Se sabe desde los primeros registros escritos: se viaja para contar, se asiste a una guerra para dar testimonio de ella. Algo de esa pulsión inmemorial, la de transmitir experiencias límite, domina en Kabul, Bagdad, Teherán, relatos desde los campos de batalla, el reciente libro del periodista Gustavo Sierra, corresponsal de guerra de Clarín desde hace años. Editado por Marea, narra una inmersión en Medio Oriente, en viajes realizados entre 2001, después del atentado contra las Torres Gemelas y la caída del régimen talibán afgano, y este año. Son varias las razones que urgen a la lectura de este libro, que está en el telón de la actual crisis en el Líbano.
Entre sus méritos está el de no traducir lo desconocido a términos conocidos; tampoco lo oscurece con prejuicios propios del occidental. Sus diez crónicas, fechadas en las tres capitales, son indagaciones curiosas de complejas sociedades donde distintos valores y temporalidades coexisten en conflicto, y nos entregan la preciosa sustancia de todo lo que no cabe en un despacho: los contornos de la noticia, la vida que transcurre por fuera del titular y las reflexiones de todo viaje cuando la impresión ha decantado. Al mismo tiempo, pese a su experiencia previa como periodista de CNN, el autor evita el peligro de hacer un noticiero frívolo. En estos relatos nunca se respira la habitual sintaxis tranquilizadora de las grandes cadenas (en la que el periodista entra en la escena y sale casi virgen, porque su participación carece de espesor). Este corresponsal no viaja para quedar intacto; se expone a otra racionalidad, además de a las balas.
Así, en Médicos, resistencia y marines, el lector verá Irak a través de los ojos de un cirujano. Más adelante un reportaje lo acercará al enfermero Faustino Saizar, el porteño emigrado a Los Angeles que acaba como jefe de la sala de emergencias del Hospital 31 de Apoyo de Combate" de Bagdad, y tras años de guerra, los hospitales son centros de la vida cotidiana iraquí. En las antípodas de ese exceso de realidad que son los países periféricos, más aún en Medio Oriente y si emergen de una guerra, visitará ese infierno terreno y limbo legal que es la prisión de la base Guantánamo, en Cuba, donde permanecen 600 detenidos clandestinos y los más de 70 traductores que interpretan careos en 17 lenguas y 9 dialectos, los hablados por la población carcelaria (si se le quitaran las referencias políticas, creería uno estar leyendo una versión de En la colonia penitenciaria de Kafka.)
En un siglo y medio de periodismo en Argentina, sus narrativas rara vez tomaron los rumbos afines de las aventuras y el vitalismo, que suelen dominar el género de las corresponsalías de guerra. Exceptuando el caso de Ignacio Ezcurra, periodista y fotógrafo del diario La Nación muerto en la guerra de Vietnam en 1968, y esa versión bufa de un Nicolás Kasanzew, corresponsal desde las Malvinas fugazmente recobradas, en nuestro país el periodismo descolló más en sus acercamientos a la novela negra y la biografía y sus nombres más destacados han sido Rodolfo Walsh, Paco Urondo y Tomás E. Martínez (sobre todo las piezas de Lugar común la muerte). Cabe mencionar también a María Moreno, con sus brillantes crónicas tamizadas por la crítica.
En este sentido, Kabul, Bagdad, Teherán puede considerarse inaugural en su género. Refleja, asimismo, la radical modernización del periodismo argentino, producida en los años 90 al calor de la revolución digital, la paridad cambiaria y el crecimiento de los medios. En su obra hay guerra y misiles, pero también vida cotidiana y unos ojos avezados.

────────

Consignas del ejercicio:
**1.** Copie textualmente el fragmento del texto sobre el libro de Gustavo Sierra que comienza en "En un siglo" y termina en "por la crítica.".
**2.** Responda, a partir del texto sobre el libro de Gustavo Sierra, las siguientes preguntas:
(a) ¿Qué editorial publicó el libro?
(b) ¿Cuántas crónicas reúne el libro?
(c) ¿Cuántos detenidos clandestinos permanecen en la prisión de la base Guantánamo?
**3.** Enumere todas las personas nombradas en el párrafo del texto sobre el libro de Gustavo Sierra que comienza con "En un siglo y medio de periodismo en Argentina".

────────

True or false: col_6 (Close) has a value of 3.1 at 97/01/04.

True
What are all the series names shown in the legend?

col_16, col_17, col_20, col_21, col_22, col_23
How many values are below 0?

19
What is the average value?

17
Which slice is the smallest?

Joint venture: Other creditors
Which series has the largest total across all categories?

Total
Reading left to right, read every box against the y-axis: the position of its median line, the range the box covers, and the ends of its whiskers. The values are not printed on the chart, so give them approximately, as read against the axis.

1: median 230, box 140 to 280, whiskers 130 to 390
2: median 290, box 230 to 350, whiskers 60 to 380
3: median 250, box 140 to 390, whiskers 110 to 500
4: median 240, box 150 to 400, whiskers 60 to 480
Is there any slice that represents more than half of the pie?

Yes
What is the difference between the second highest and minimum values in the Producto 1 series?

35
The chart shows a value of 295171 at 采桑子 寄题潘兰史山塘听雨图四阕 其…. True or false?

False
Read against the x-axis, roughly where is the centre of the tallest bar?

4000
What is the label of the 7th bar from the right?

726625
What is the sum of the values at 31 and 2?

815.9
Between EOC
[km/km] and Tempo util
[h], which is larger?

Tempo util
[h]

────────

Resultados del ejercicio:
**1.**
En un siglo y medio de periodismo en Argentina, sus narrativas rara vez tomaron los rumbos afines de las aventuras y el vitalismo, que suelen dominar el género de las corresponsalías de guerra. Exceptuando el caso de Ignacio Ezcurra, periodista y fotógrafo del diario La Nación muerto en la guerra de Vietnam en 1968, y esa versión bufa de un Nicolás Kasanzew, corresponsal desde las Malvinas fugazmente recobradas, en nuestro país el periodismo descolló más en sus acercamientos a la novela negra y la biografía y sus nombres más destacados han sido Rodolfo Walsh, Paco Urondo y Tomás E. Martínez (sobre todo las piezas de Lugar común la muerte). Cabe mencionar también a María Moreno, con sus brillantes crónicas tamizadas por la crítica.

**2.**
(a) Marea.
(b) Diez.
(c) 600.

**3.**
Ignacio Ezcurra
Nicolás Kasanzew
Rodolfo Walsh
Paco Urondo
Tomás E. Martínez
María Moreno